I have a situation where the user uploads a file on one server that performs some pre-processing with the file itself. The text of the file is examined in order to generate tags that will be incorporated into the file-like object. Once the user has been given the opportunity to include some extra metadata (via a web interface), the resulting title, summary, subjects (tags), and the PDF file are posted to Plone 6 via an API statement:
plone_response = requests.post('https://texasbusinesslaw.org/content-staging', headers={ 'Accept': 'application/json', 'Content-Type': 'application/json', },
json={ '@type': 'Material',
'title': basic_data['title'],
'description': basic_data['description'],
'members_only': basic_data['members_only'],
'file': file_dict,
'text': basic_data['text'],
'subjects': tags_to_tuple(tags=basic_data['tags'])
},
auth=('admin', 'secret)
)
The results of plone_response.content is:
Traceback (most recent call last):
File "/usr/local/lib/python3.8/dist-packages/requests/models.py", line 473, in prepare_body
body = complexjson.dumps(json, allow_nan=False)

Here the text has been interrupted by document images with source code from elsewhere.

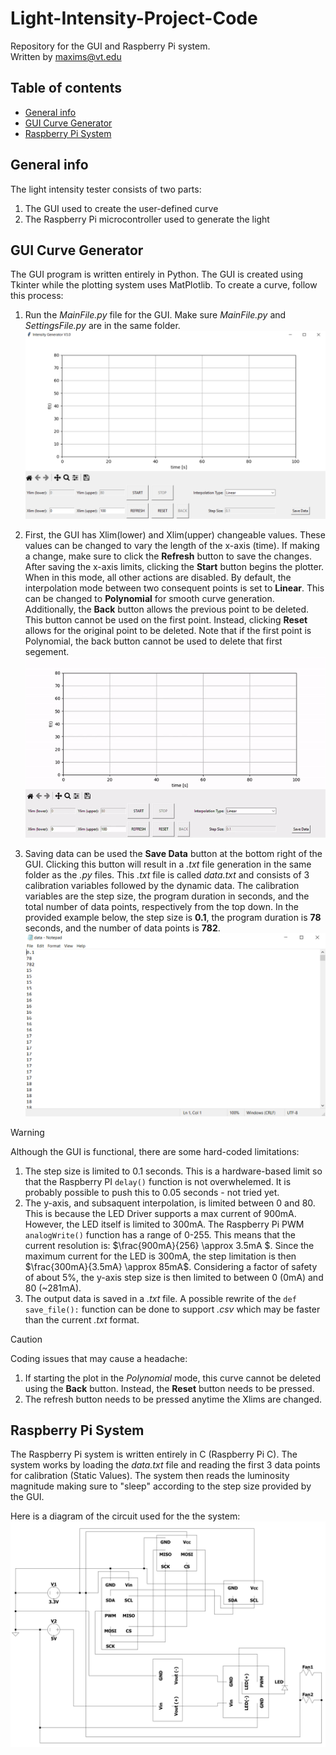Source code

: # Light-Intensity-Project-Code
Repository for the GUI and Raspberry Pi system.\
Written by maxims@vt.edu 

## Table of contents
* [General info](#general-info)
* [GUI Curve Generator](#gui-curve-generator)
* [Raspberry Pi System](#Raspberry-Pi-system)

## General info
The light intensity tester consists of two parts:
1. The GUI used to create the user-defined curve
2. The Raspberry Pi microcontroller used to generate the light
	
## GUI Curve Generator
The GUI program is written entirely in Python. The GUI is created using Tkinter while the plotting system uses MatPlotlib. 
To create a curve, follow this process:  
1. Run the *MainFile.py* file for the GUI. Make sure *MainFile.py* and *SettingsFile.py* are in the same folder. 
![GUI Image](READMEData/Capture1.PNG)

2. First, the GUI has Xlim(lower) and Xlim(upper) changeable values. These values can be changed to vary the length of the x-axis (time). If making a change, make sure to click the **Refresh** button to save the changes. After saving the x-axis limits, clicking the **Start** button begins the plotter. When in this mode, all other actions are disabled. By default, the interpolation mode between two consequent points is set to **Linear**. This can be changed to **Polynomial** for smooth curve generation. Additionally, the **Back** button allows the previous point to be deleted. This button cannot be used on the first point. Instead, clicking **Reset** allows for the original point to be deleted. Note that if the first point is Polynomial, the back button cannot be used to delete that first segement. 
![GUI GIF](READMEData/CaptureGIF.gif)

3. Saving data can be used the **Save Data** button at the bottom right of the GUI. Clicking this button will result in a *.txt* file generation in the same folder as the *.py* files. This *.txt* file is called *data.txt* and consists of 3 calibration variables followed by the dynamic data. The calibration variables are the step size, the program duration in seconds, and the total number of data points, respectively from the top down. In the provided example below, the step size is **0.1**, the program duration is **78** seconds, and the number of data points is **782**. 
![Data Image](READMEData/Capture3.PNG)


> [!WARNING]
> Although the GUI is functional, there are some hard-coded limitations:
> 1. The step size is limited to 0.1 seconds. This is a hardware-based limit so that the Raspberry PI `delay()` function is not overwhelemed. It is probably possible to push this to 0.05 seconds - not tried yet.
> 2. The y-axis, and subsaquent interpolation, is limited between 0 and 80. This is because the LED Driver supports a max current of 900mA. However, the LED itself is limited to 300mA. The Raspberry Pi PWM `analogWrite()` function has a range of 0-255. This means that the current resolution is: $\frac{900mA}{256} \approx 3.5mA $. Since the maximum current for the LED is 300mA, the step limitation is then $\frac{300mA}{3.5mA} \approx 85mA$. Considering a factor of safety of about 5\%, the y-axis step size is then limited to between 0 (0mA) and 80 (~281mA).
> 3. The output data is saved in a *.txt* file. A possible rewrite of the `def save_file():` function can be done to support *.csv* which may be faster than the current *.txt* format.

> [!CAUTION]
> Coding issues that may cause a headache: 
> 1. If starting the plot in the *Polynomial* mode, this curve cannot be deleted using the **Back** button. Instead, the **Reset** button needs to be pressed.
> 2. The refresh button needs to be pressed anytime the Xlims are changed. 

## Raspberry Pi System
The Raspberry Pi system is written entirely in C (Raspberry Pi C). 
The system works by loading the *data.txt* file and reading the first 3 data points for calibration (Static Values). The system then reads the luminosity magnitude making sure to "sleep" according to the step size provided by the GUI.  
  
Here is a diagram of the circuit used for the the system:
![Data Image](READMEData/Circuit.PNG)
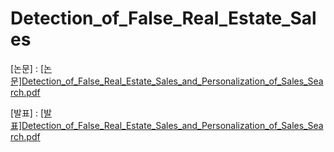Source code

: # Detection_of_False_Real_Estate_Sales



[논문] : [[논문]Detection_of_False_Real_Estate_Sales_and_Personalization_of_Sales_Search.pdf](https://github.com/yjch00/Detection_of_False_Real_Estate_Sales/files/11131631/Detection_of_False_Real_Estate_Sales_and_Personalization_of_Sales_Search.pdf)

 
[발표] : [[발표]Detection_of_False_Real_Estate_Sales_and_Personalization_of_Sales_Search.pdf](https://github.com/yjch00/Detection_of_False_Real_Estate_Sales/files/11119507/Detection_of_False_Real_Estate_Sales_and_Personalization_of_Sales_Search.pdf)

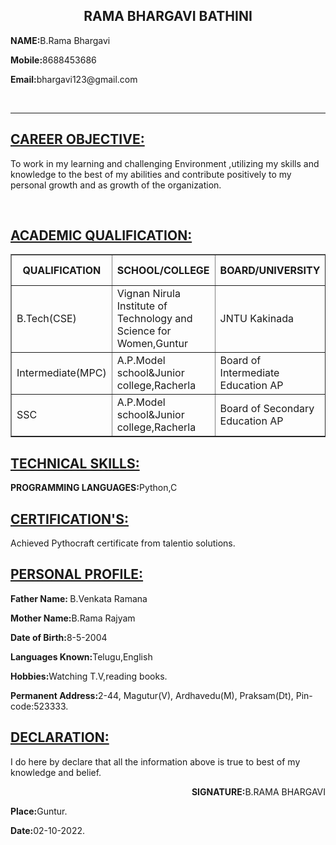 <!DOCTYPE html>
<html>
<head>
<title>MY RESUME</title>
</head>
<body>
	<h2 align="center">RAMA BHARGAVI BATHINI</h2>
	<p><b>NAME:</b>B.Rama Bhargavi</p>
	<p><b>Mobile:</b>8688453686</p>
	<p><b>Email:</b>bhargavi123@gmail.com</p><br><hr>
	<h2><u>CAREER OBJECTIVE:</u></h2>
	<P>To work in my learning and challenging Environment ,utilizing my skills and knowledge to the best of my abilities and contribute positively to my personal growth and as growth of the organization.</p><br>
	<h2><u>ACADEMIC QUALIFICATION:</u></h2>
	<table border=1px>
		<tr>
			<th>QUALIFICATION</th>
			<th>SCHOOL/COLLEGE</th>
			<th>BOARD/UNIVERSITY</th>
			<th>PERCENTAGE % OR CGPA</th>
			<th>YEAR OF PASSING</th>
		</tr>
		<tr>
			<td>B.Tech(CSE)</td>
			<td>Vignan Nirula Institute of Technology and Science for Women,Guntur</td>
			<td>JNTU Kakinada</td>
			<td>8.77/10(till date)</td>
			<td>2025</td>
		</tr>
		<tr>
			<td>Intermediate(MPC)</td>
			<td>A.P.Model school&Junior college,Racherla</td>
			<td>Board of Intermediate Education AP</td>
			<td>96.4/100</td>
			<td>2021</td>
		</tr>
		<tr>
			<td>SSC</td>
			<td>A.P.Model school&Junior college,Racherla</td>
			<td>Board of Secondary Education AP</td>
			<td>9.8/10</td>
			<td>2019</td>
		</tr>
	</table>
	<h2><u>TECHNICAL SKILLS:</u></h2>
	<p><b>PROGRAMMING LANGUAGES:</b>Python,C</p>
	<h2><u>CERTIFICATION'S:</u></h2>
	<p>Achieved Pythocraft certificate from talentio solutions.</p>
	<h2><u>PERSONAL PROFILE:</u></h2>
	<p><b>Father Name: </b>B.Venkata Ramana</p>
	<p><b>Mother Name:</b>B.Rama Rajyam</p>
	<p><b>Date of Birth:</b>8-5-2004</p>
	<p><b>Languages Known:</b>Telugu,English</p>
	<p><b>Hobbies:</b>Watching T.V,reading books.</p>
	<p><b>Permanent Address:</b>2-44,
		Magutur(V),
		Ardhavedu(M),
		Praksam(Dt),
		Pin-code:523333.</p>

<p><h2><u><b>DECLARATION:</b></u></h2>I do here by declare that all the information above is true to best of my knowledge and belief.</p>
<p align="right"><b>SIGNATURE:</b>B.RAMA BHARGAVI</p>
<p><b>Place:</b>Guntur.</p>
<p><b>Date:</b>02-10-2022.</p>
	
	

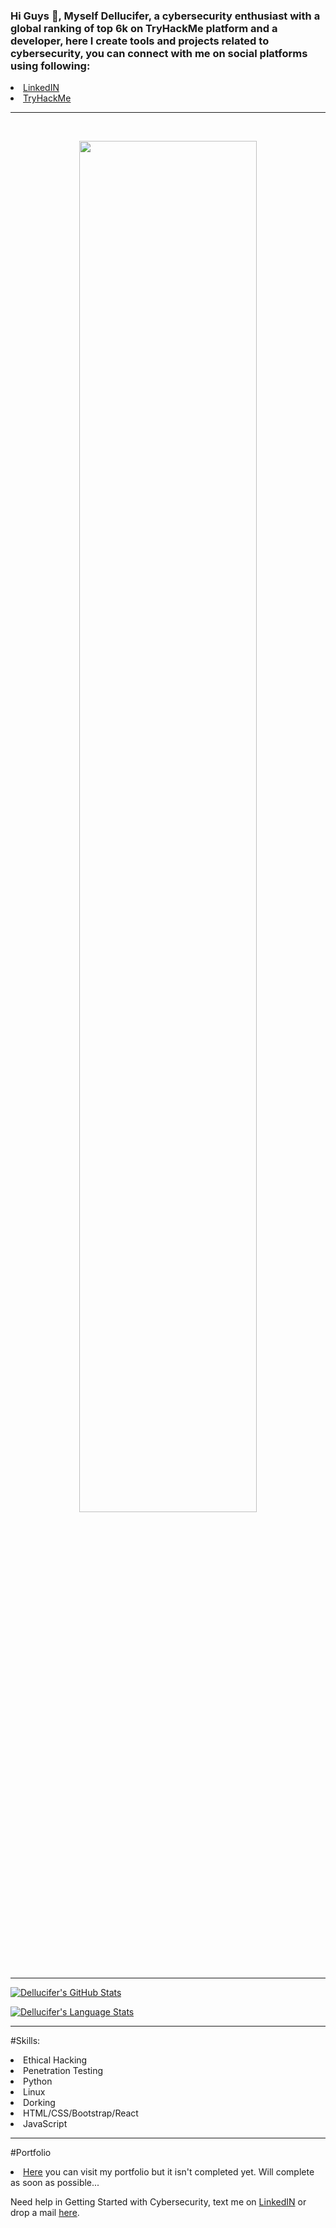 ### Hi Guys 👋, Myself Dellucifer, a cybersecurity enthusiast with a global ranking of top 6k on TryHackMe platform and a developer, here I create tools and projects related to cybersecurity, you can connect with me on social platforms using following:
<li><a href="https://www.linkedin.com/in/priyanshu-choudhary-004270209/">LinkedIN</a>
<li><a href="https://tryhackme.com/p/priyanshu99285">TryHackMe</a>
<br><hr><br>
 
<p align='center'>
<img src="https://avatars.githubusercontent.com/u/84488210?v=4" width=75%>
</p>
<hr>

[![Dellucifer's GitHub Stats](https://github-readme-stats.vercel.app/api/?username=Dellucifer&count_private=true&theme=tokyonight&showicons=true)]()

[![Dellucifer's Language Stats](https://github-readme-stats.vercel.app/api/top-langs/?username=Dellucifer&langs_count=5&theme=tokyonight)]()
<hr>
  
 #Skills:
 <li> Ethical Hacking
 <li> Penetration Testing
 <li> Python
 <li> Linux
 <li> Dorking
 <li> HTML/CSS/Bootstrap/React
 <li> JavaScript
  <hr>
 
 #Portfolio
<li><a href="https://dellucifer.github.io/portfolio">Here</a> you can visit my portfolio but it isn't completed yet. Will complete as soon as possible...
 
 Need help in Getting Started with Cybersecurity, text me on <a href="https://www.linkedin.com/in/priyanshu-choudhary-004270209/">LinkedIN</a> or drop a mail <a href="mailto: pg99285@gmail.com">here</a>.
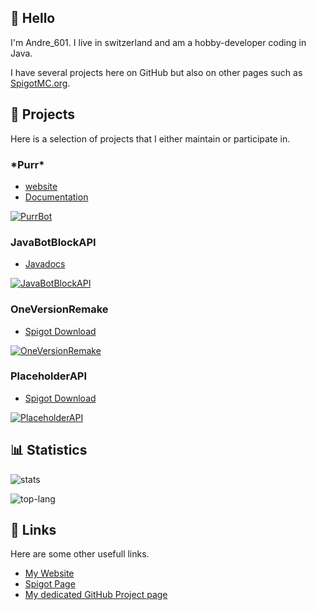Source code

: <!-- Links -->
[PurrBot-Repo]: https://github.com/purrbot-site/PurrBot
[PurrBot-Website]: https://purrbot.site
[PurrBot-Docs]: https://docs.purrbot.site

[JavaBotBlockAPI-Repo]: https://github.com/botblock/JavaBotBlockAPI
[JavaBotBlockAPI-Javadocs]: https://jbba.dev/docs

[OneVersionRemake-Repo]: https://github.com/Andre601/OneVersionRemake
[OneVersionRemake-Spigot]: https://www.spigotmc.org/resources/71727/

[PlaceholderAPI-Repo]: https://github.com/PlaceholderAPI/PlaceholderAPI
[PlaceholderAPI-Spigot]: https://www.spigotmc.org/resources/6245/

[website]: https://Andre601.ch
[spigot]: https://www.spigotmc.org/resources/authors/56829/
[github]: https://Andre601.ch/projects

<!-- Images -->
[PurrBot]: https://github-readme-stats.vercel.app/api/pin?username=purrbot-site&repo=PurrBot&show_owner=true&title_color=3498db&bg_color=ffffff00&text_color=718096
[JavaBotBlockAPI]: https://github-readme-stats.vercel.app/api/pin?username=botblock&repo=JavaBotBlockAPI&show_owner=true&title_color=3498db&bg_color=ffffff00&text_color=718096
[OneVersionRemake]: https://github-readme-stats.vercel.app/api/pin?username=Andre601&repo=OneVersionRemake&show_owner=true&title_color=3498db&bg_color=ffffff00&text_color=718096
[PlaceholderAPI]: https://github-readme-stats.vercel.app/api/pin?username=PlaceholderAPI&repo=PlaceholderAPI&show_owner=true&title_color=3498db&bg_color=ffffff00&text_color=718096

[stats]: https://github-readme-stats.vercel.app/api?username=Andre601&show_icons=true&title_color=3498db&bg_color=ffffff00&text_color=718096

[top-lang]: https://github-readme-stats.vercel.app/api/top-langs?username=Andre601&layout=compact&title_color=3498db&bg_color=ffffff00&text_color=718096

## :wave: Hello
I'm Andre_601. I live in switzerland and am a hobby-developer coding in Java.

I have several projects here on GitHub but also on other pages such as [SpigotMC.org][spigot].

## :file_folder: Projects
Here is a selection of projects that I either maintain or participate in.

### \*Purr*
- [website][PurrBot-Website]
- [Documentation][PurrBot-Docs]

[![PurrBot]][PurrBot-Repo]

### JavaBotBlockAPI
- [Javadocs][JavaBotBlockAPI-Javadocs]

[![JavaBotBlockAPI]][JavaBotBlockAPI-Repo]

### OneVersionRemake
- [Spigot Download][OneVersionRemake-Spigot]

[![OneVersionRemake]][OneVersionRemake-Repo]

### PlaceholderAPI
- [Spigot Download][PlaceholderAPI-Spigot]

[![PlaceholderAPI]][PlaceholderAPI-Repo]

## :bar_chart: Statistics

![stats]

![top-lang]

## :link: Links
Here are some other usefull links.

- [My Website][website]
- [Spigot Page][spigot]
- [My dedicated GitHub Project page][github]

File "/usr/lib/python3/dist-packages/simplejson/init.py", line 385, in dumps
return cls(
File "/usr/lib/python3/dist-packages/simplejson/encoder.py", line 296, in encode
chunks = self.iterencode(o, _one_shot=True)
File "/usr/lib/python3/dist-packages/simplejson/encoder.py", line 378, in iterencode
return _iterencode(o, 0)
UnicodeDecodeError: 'utf-8' codec can't decode byte 0xf6 in position 10: invalid start byteDuring handling of the above exception, another exception occurred:
Traceback (most recent call last):
File "/home/ronc/.local/lib/python3.8/site-packages/pywebio/session/threadbased.py", line 86, in main_task
target()
File "materials.py", line 84, in main
plone_response = requests.post('Texas Business Law Section', headers={ 'Accept': 'application/json', 'Content-Type': 'application/json', },
File "/usr/local/lib/python3.8/dist-packages/requests/api.py", line 117, in post
return request('post', url, data=data, json=json, **kwargs)
File "/usr/local/lib/python3.8/dist-packages/requests/api.py", line 61, in request
return session.request(method=method, url=url, **kwargs)
File "/usr/local/lib/python3.8/dist-packages/requests/sessions.py", line 515, in request
prep = self.prepare_request(req)
File "/usr/local/lib/python3.8/dist-packages/requests/sessions.py", line 443, in prepare_request
p.prepare(
File "/usr/local/lib/python3.8/dist-packages/requests/models.py", line 321, in prepare
self.prepare_body(data, files, json)
File "/usr/local/lib/python3.8/dist-packages/requests/models.py", line 475, in prepare_body
raise InvalidJSONError(ve, request=self)
requests.exceptions.InvalidJSONError: 'utf-8' codec can't decode byte 0xf6 in position 10: invalid start byte
I suspect a problem with utf-8 and non-printable characters. Note, the code that is used to upload the file into memory is:
file_dict = file_upload(label="Step 1: Select the PDF File Containing the Materials: ", multiple=False, accept=['.pdf'], required=True)
filename = file_dict['filename']
f = file_dict['content']
Obviously, this would be easier if I were able to handle utf-8 encoding/decoding when reading the PDF file from the file system (there are plenty of examples of that). However, in this case, we're having to deal with what we get via the web interface. Do I have to parse out the file data (from the file_dict dictionary) and then encode (or decode) in some way before I make a new dictionary and send that to Plone? Or have I missed the problem entirely?